In the last decade alone they are getting dna from smaller and smaller samples, and therefore more and more cold cases that have been reopened and reopened with hardly any DNA evidence available have been solved

There's been a bigger breakthrough in the use of familiar DNA, this has lead again to cold cases being solved but not only that, Jane and John Doe cases finally been solved too.

So in the last decade, lots has happened, it might not seem a lot but there are many crimes being solved now from the past that couldn't be solved possibly 5 years ago let alone 10.

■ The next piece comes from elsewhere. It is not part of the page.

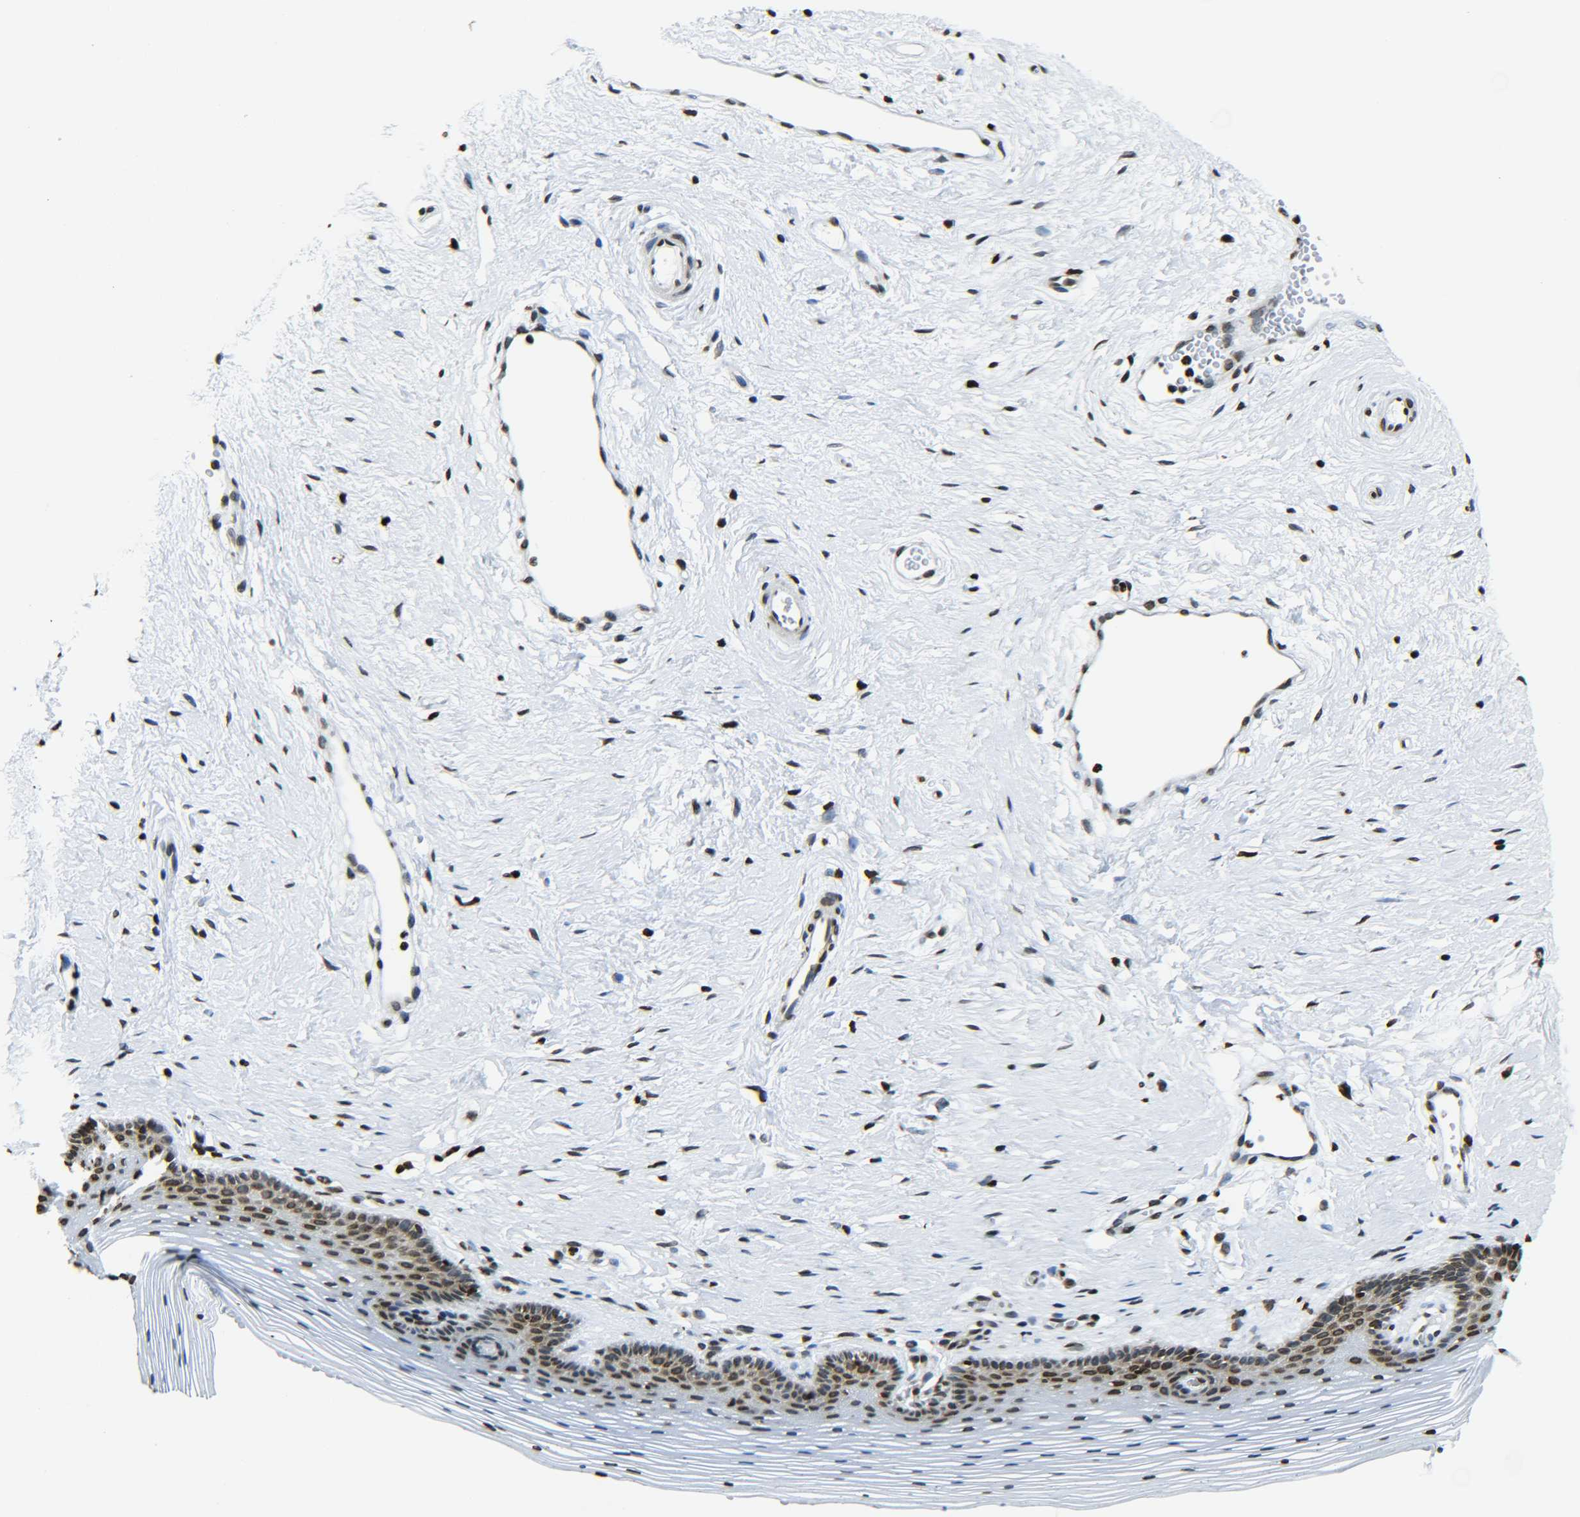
{"staining": {"intensity": "moderate", "quantity": ">75%", "location": "nuclear"}, "tissue": "vagina", "cell_type": "Squamous epithelial cells", "image_type": "normal", "snomed": [{"axis": "morphology", "description": "Normal tissue, NOS"}, {"axis": "topography", "description": "Vagina"}], "caption": "Immunohistochemistry (IHC) staining of normal vagina, which demonstrates medium levels of moderate nuclear positivity in about >75% of squamous epithelial cells indicating moderate nuclear protein staining. The staining was performed using DAB (3,3'-diaminobenzidine) (brown) for protein detection and nuclei were counterstained in hematoxylin (blue).", "gene": "H2AX", "patient": {"sex": "female", "age": 32}}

The only problem now, is resources. If in this documentary, there is new evidence it is handed over to the police. Just because its a well known case doesn't make it priority, doesn't make it top priority to be processed with all the other cold cases. Haven't we got over stretched resources already in our police force.


----------



## kimthecat (Aug 11, 2009)

That's a good point @lullabydream I knew someone who was murdered by her boyfriend in 1983 but they couldn't prove it until 14 years later.


----------



## Cleo38 (Jan 22, 2010)

Incredibly sad ….. I honestly can't believe how much the police f*cked up & didn't treat it as a crime scene from the beginning. And as for items being removed & Micheal Barrymore fleeing the scene …. I don't believe he is innocent at all. I felt quite queasy watching him revel in trying to regain public support & really hope he isn't given any air time until this is resolved.


----------



## MontyMaude (Feb 23, 2012)

Cleo38 said:


> Incredibly sad ….. I honestly can't believe how much the police f*cked up & didn't treat it as a crime scene from the beginning. And as for items being removed & Micheal Barrymore fleeing the scene …. I don't believe he is innocent at all. I felt quite queasy watching him revel in trying to regain public support & really hope he isn't given any air time until this is resolved.


I agree, he did not come over well, it almost felt like they are trying to flush the other barely mentioned party goers out into coming forward with the truth of what actually happened at the end there with a promise of a cash reward. I also do not know how that reporter for the NOTW can sleep at night or even look himself in the mirror.


----------



## Cleo38 (Jan 22, 2010)

MontyMaude said:


> I agree, he did not come over well, it almost felt like they are trying to flush the other barely mentioned party goers out into coming forward with the truth of what actually happened at the end there with a promise of a cash reward. I also do not know how that reporter for the NOTW can sleep at night or even look himself in the mirror.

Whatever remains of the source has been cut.